- [YOUR OBJECTIVE] Copy out, word for word, the stretch of the nucleon form factor summary from "Time-like and space-like" through "higher momentum transfers.".

- [PAGE TEXT]
--------

Time-like and space-like electromagnetic form factors of nucleons, a unified description

TL;DR

This paper extends a nucleon electromagnetic form factor model to the time-like region, ensuring it satisfies physical constraints and fits all available data, enabling predictions of form factors at higher momentum transfers.

Contribution

The paper introduces an analytic extension of the Lomon-Gari-Kr"umpelmann model to the time-like region, incorporating broad resonances with momentum-dependent widths for a unified description.

Findings

Successful fit to all space-like and time-like form factor data

Predictions for form factors at higher momentum transfers

Insights into the phase and ratio of electric to magnetic form factors

Abstract

The extended Lomon-Gari-Kr\"umpelmann model of nucleon electromagnetic form factors, which embodies \rho, \rho', \omega, \omega' and \phi vector meson contributions and the perturbative QCD high momentum transfer behavior has been extended to the time-like region. Breit-Wigner formulae with momentum-dependent widths have been considered for broad resonances in order to have a parametrization for the electromagnetic form factors that fulfills, in the time-like region, constraints from causality, analyticity, and unitarity. This analytic extension of the Lomon-Gari-Kr\"umpelmann model has been used to perform a unified fit to all the nucleon electromagnetic form factor data, in the space-like and time-like region (where form factor values are extracted from e+e- <-> nucleon-antinucleon cross sections data). The knowledge of the complete analytic structure of form factors enables predictions at extended momentum transfer, and also of time-like observables such as the ratio between electric and magnetic form factors and their relative phase.

--------

- [DATA SHOWN]
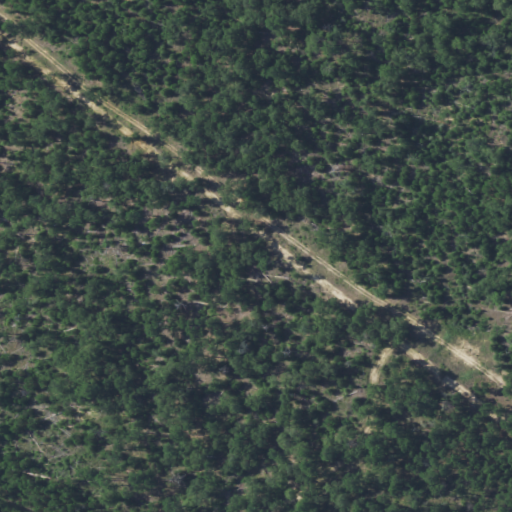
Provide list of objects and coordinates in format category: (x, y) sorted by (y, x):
park: (201, 335)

--------

- [EXERCISE OUTPUT]
Time-like and space-like electromagnetic form factors of nucleons, a unified description

TL;DR

This paper extends a nucleon electromagnetic form factor model to the time-like region, ensuring it satisfies physical constraints and fits all available data, enabling predictions of form factors at higher momentum transfers.